I went wide awake and listened closely, and then I heard it again.
Soul care.
"Soul care," I said aloud, acknowledging I had heard it. Of course. That's exactly what SC is about. That's what it's been about all along, just without my knowing it. It's so completely true and at the heart of it. I can't believe I never noticed that. (And no, "SC" as a name had no previous relation to the term "soul care" at all; it's a combination of two wholly other words.)
And now, for me to consider SC in light of soul care, I'm aware how far I have to go. How much I have to learn. How much I still don't know. I'm still keeping this a matter of prayer, asking God if that was indeed His voice that I heard in that silent night, still standing before Him and waiting, but preparing myself for an even longer haul that may include another degree here or here. And, of course, this also answers the question of religion: SC truly is meant for Christian believers alone, helping facilitate the soul's movement up toward God.
Later the next day, as I washed the dishes after dinner, I stood there praying with God about the other concern: my writing. I'm still standing here, God, I affirmed to Him again, waiting for what You will reveal. And as I stood there sudsing up the glasses, washing them clean under all that hot water and then standing them up to dry on the dish towel on the counter, I heard Him talk back to me:
Why not share what I've been up to? Why not share about this whole long journey I've been taking you on for the past ten years, all with an aim to more fully capturing your whole heart? Why not talk about you and Me together?
Hm. This is certainly something I had considered before, but had always discounted it for a later time because it all still seems so fuzzy. To be truthful, writing this blog for the past year and a half has been quite instructive in teaching me my method of writing. When I hit upon something important that needs to be said, things usually stew around on the inside for a couple days without any words until -- suddenly, as if hit with a beam of light -- it all becomes clear in an instant. I see the post unravel itself from beginning to end, telling me how the story most wants to be told, and then I sit down to write it. These more significant and weighty posts take a long time to write, sometimes a couple of hours (this one has taken seven hours so far . . . ), but I've learned from this blogging experience how I work: I incubate, then I see it in a flash, and then I compose it line by line, sentence by sentence, one paragraph at a time.

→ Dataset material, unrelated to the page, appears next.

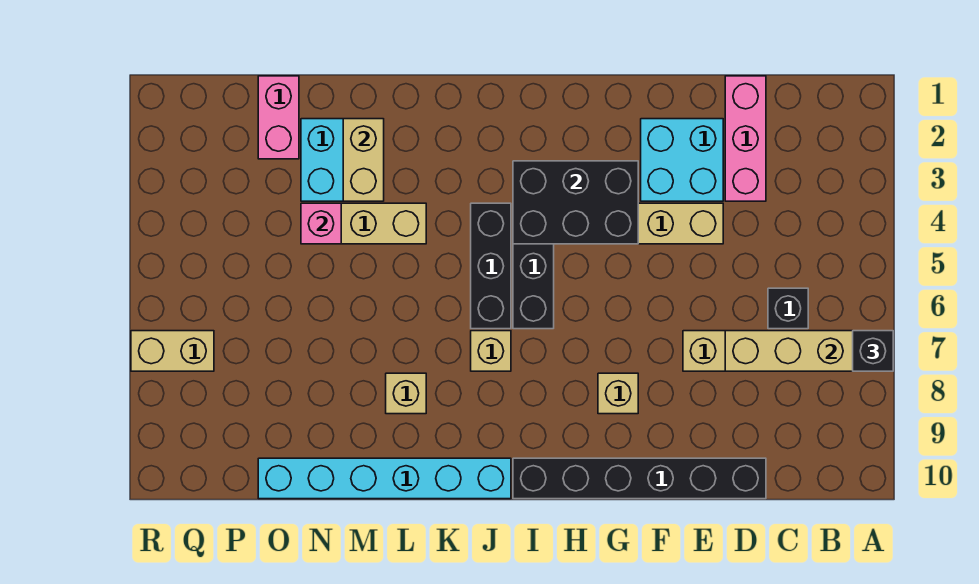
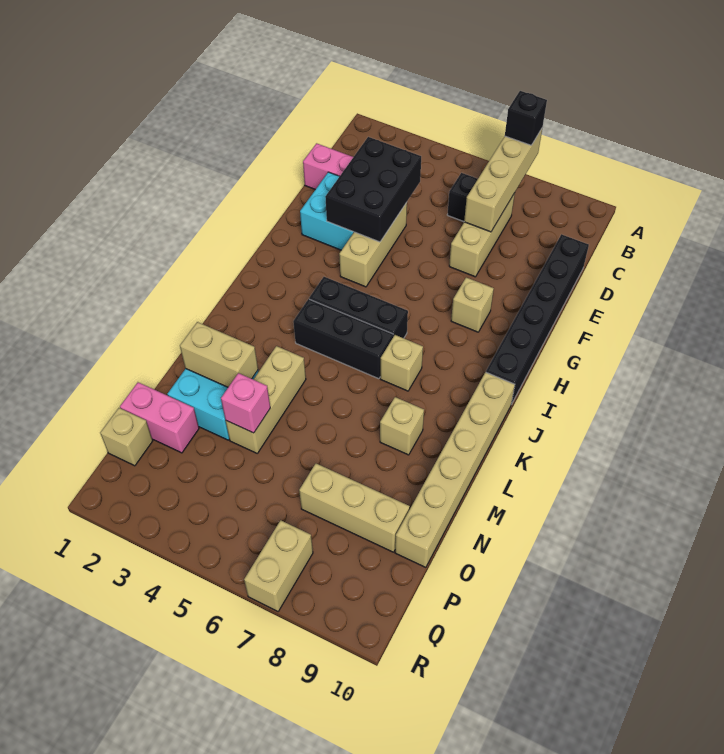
black 2x3 brick [513,161,638,244] -> black 2x3 brick moved to [325,137,421,242]
cyan 1x6 brick [258,458,511,499] -> tan 1x6 brick [395,372,515,567]
none -> tan 1x3 brick [299,464,410,552]
none -> tan 1x1 brick [100,408,153,466]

I suppose through this blog experience, then, I've assumed that the writing of a book would happen in the same way. Every writer on the planet has a different way of doing things, and this must be my way. And since it is such a much larger project, I figured the stewing process would just take a much longer time, which is why I hadn't sat down with any flash of inspiration for a book idea these days. It's all still just incubating around in there, I thought.
Monday night, however, I got a different sense about all this. Perhaps the writing of my spiritual journey is a journey in and of itself, something God wants the two of us to embark upon together. Perhaps the mystery of the process is intentional because it grows my active dependence on Him. And perhaps that dependence is part of the point. Perhaps that dependence is, really, what it means to boast in Christ.